Writing an article is not a core part of legal practice, but it is adjacent and useful for it, and this and similar tasks are something that can be easy done with a generative text AI.

The Very Important Task ChatGPT Can Do

In my view, there is a very important task that a generative text AI can do, and do exceedingly well: write legal in-jokes. Lawyers love little more than obscure humour with arcane references. Even better is when you can intersect multiple nerd interests. Writing a poem, a nerdy article, or conference joke, can take an immense amount of time, and it a long way from producing billable material. But it is precisely at the level that a University student who broadly – but not specifically – understands the material can do, if they have some confidence and a LOT of time to waste.
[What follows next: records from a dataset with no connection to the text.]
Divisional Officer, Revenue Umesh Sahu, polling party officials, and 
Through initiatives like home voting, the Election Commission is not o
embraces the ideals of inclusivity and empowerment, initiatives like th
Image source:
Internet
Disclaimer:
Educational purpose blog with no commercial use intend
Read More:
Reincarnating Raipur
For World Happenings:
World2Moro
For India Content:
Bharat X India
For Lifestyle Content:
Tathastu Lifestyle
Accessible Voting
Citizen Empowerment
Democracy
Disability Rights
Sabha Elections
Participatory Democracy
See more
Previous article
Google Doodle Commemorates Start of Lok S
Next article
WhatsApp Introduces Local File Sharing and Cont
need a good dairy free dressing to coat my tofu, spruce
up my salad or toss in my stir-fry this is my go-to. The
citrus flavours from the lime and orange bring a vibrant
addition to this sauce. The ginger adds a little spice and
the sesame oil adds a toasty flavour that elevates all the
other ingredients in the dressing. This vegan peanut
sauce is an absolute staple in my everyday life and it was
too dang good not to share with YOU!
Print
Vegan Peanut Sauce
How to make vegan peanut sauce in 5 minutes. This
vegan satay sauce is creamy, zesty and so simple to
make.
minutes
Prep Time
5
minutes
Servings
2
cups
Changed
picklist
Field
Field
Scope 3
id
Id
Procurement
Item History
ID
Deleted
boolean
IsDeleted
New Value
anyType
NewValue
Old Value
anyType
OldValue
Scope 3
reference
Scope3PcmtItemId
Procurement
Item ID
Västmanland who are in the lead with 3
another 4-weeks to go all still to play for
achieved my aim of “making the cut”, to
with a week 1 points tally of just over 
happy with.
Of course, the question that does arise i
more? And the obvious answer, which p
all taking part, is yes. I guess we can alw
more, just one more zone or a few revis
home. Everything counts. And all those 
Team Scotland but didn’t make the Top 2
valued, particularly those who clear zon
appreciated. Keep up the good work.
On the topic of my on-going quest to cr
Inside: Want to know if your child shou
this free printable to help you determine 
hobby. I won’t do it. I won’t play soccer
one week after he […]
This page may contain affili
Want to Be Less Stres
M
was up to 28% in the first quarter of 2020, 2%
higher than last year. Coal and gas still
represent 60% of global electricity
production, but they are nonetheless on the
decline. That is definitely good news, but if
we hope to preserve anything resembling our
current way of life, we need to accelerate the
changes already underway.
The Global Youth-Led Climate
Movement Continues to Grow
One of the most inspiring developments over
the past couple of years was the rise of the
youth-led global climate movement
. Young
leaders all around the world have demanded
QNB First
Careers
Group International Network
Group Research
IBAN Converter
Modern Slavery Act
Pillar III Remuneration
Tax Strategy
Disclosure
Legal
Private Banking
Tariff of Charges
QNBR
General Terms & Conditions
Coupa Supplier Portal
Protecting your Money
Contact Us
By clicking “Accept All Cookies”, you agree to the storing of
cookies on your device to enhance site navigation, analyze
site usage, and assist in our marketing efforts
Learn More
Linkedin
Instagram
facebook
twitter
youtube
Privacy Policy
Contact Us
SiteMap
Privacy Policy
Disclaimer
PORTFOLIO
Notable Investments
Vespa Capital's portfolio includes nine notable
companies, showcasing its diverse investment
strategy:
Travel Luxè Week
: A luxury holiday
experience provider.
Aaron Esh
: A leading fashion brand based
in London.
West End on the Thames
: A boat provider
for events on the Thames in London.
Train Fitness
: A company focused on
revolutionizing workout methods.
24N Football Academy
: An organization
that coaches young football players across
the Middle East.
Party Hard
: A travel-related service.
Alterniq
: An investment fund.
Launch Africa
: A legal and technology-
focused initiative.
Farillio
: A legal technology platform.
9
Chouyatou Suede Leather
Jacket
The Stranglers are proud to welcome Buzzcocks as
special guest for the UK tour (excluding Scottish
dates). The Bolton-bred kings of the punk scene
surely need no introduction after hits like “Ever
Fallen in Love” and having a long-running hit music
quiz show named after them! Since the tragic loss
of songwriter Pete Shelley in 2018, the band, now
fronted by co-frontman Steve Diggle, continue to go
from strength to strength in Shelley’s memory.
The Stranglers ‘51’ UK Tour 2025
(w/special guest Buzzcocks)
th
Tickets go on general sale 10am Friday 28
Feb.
And ChatGPT can do that in seconds.

And so to demonstrate this skill, I have asked ChatGPT to produce a Sonnet, in Shakesperean form, explaining the rule against perpetuities.

“Eternity’s Bound: A Sonnet on the Trust Law’s Rule Against Perpetuities”

The trust law’s rule against perpetuities,

A safeguard for the future, must be met,

That interest shall vest, if at all, not late

Than twenty-one years after life is set.

 

The fertile octogenarian, a sight

To marvel at, yet not a life to count,

For in this rule, the future must be bright

And not held hostage by one’s amount.

 

The unborn widow, too, is not a life

To base this rule upon, for she is yet

To take her first breath and begin her strife

In this world, and cannot be a debt.

 

The slothful executor, too, must hurry

For time is of the essence, as is fair,

And magic gravel pit, though rich, must bury

Its wealth unless the rule is met with care.

 

Thus, let this rule against perpetuities

Ensure fair distribution for centuries.